Open ryanjulian opened 5 years ago
The issue you linked from pytorch was fixed quite a while ago. I think if garage's pytorch is slower than TF then most likely it has something to do with our implementation.
@lywong92 Since you added pytorch DDPG and PPO, I want to know if you have any observation on performance against TF? So we can know if this has something to do with pytorch in general or just TRPO itself.
The issue you linked from pytorch was fixed quite a while ago. I think if garage's pytorch is slower than TF then most likely it has something to do with our implementation.

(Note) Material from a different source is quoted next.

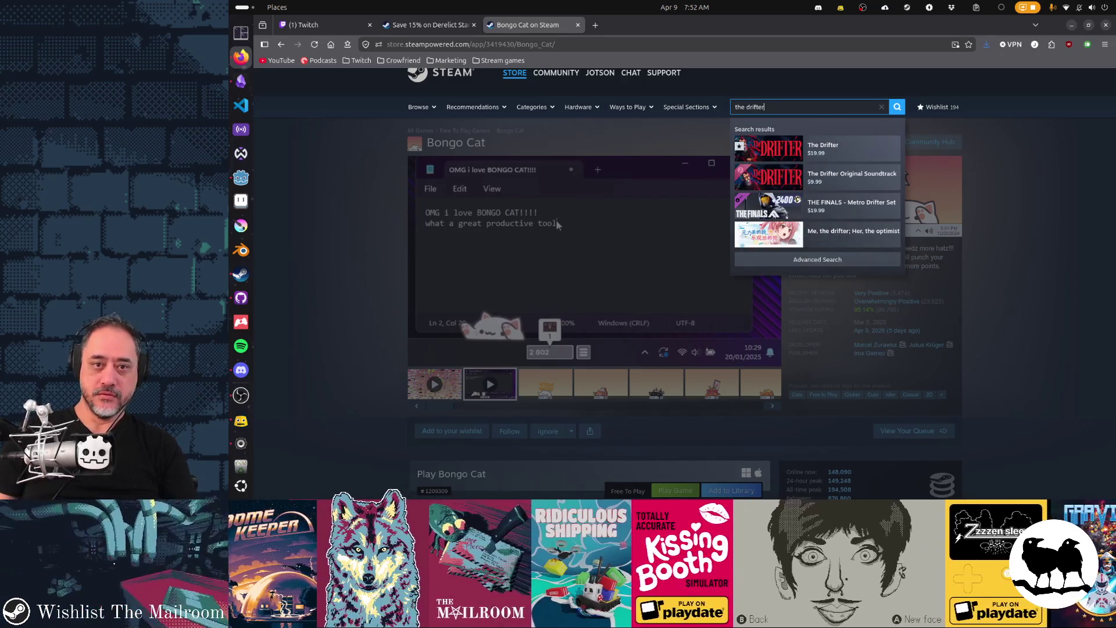
{"action": "key", "text": "Return"}
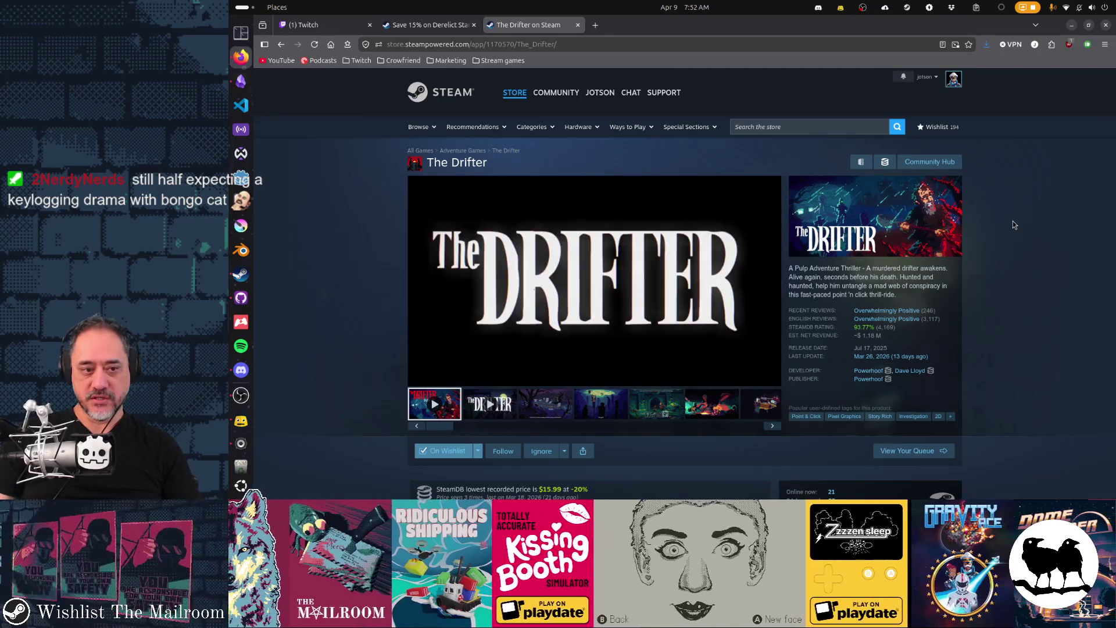
{"action": "scroll", "coordinate": [1012, 221], "scroll_direction": "down", "scroll_amount": 3}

@lywong92 Since you added pytorch DDPG and PPO, I want to know if you have any observation on performance against TF? So we can know if this has something to do with pytorch in general or just TRPO itself.
I didn't pay too much attention on the actual time it took to run DDPG in torch vs tf. Are we comparing the total time it takes to run the algorithms with the same parameters here?
This might be unrelated, but we found big performance differences between using llvm-openmp
vs intel-openmp
. Weirdly enough, this is observed even when we use GPU for both forward and backward pass.
Some strange dependency issue in conda is causing this (e.g. the newest version of libgcc runtime depends on package _openmp_mutex
which brings along the llvm openmp runtime instead of the Intel one). Worth checking which OpenMP implementation you're using.
I've encountered issues with the run time of pytorch on CPU before which have been improved by artificially limiting the number of threads utilized with a call such as torch.set_num_threads(4)
- I am not sure why exactly, but it seems that pytorch sometimes will incorrectly utilize the number of threads.
See https://github.com/pytorch/pytorch/issues/975 for more info
PyTorch TRPO appears 50% slower than TF. Not sure about PPO, but I expect the wall-clock time gap will be the same.
To fix this issue, make PyTorch perform at least as well as TF, or confirm that we've done the best we can on CPU with PyTorch.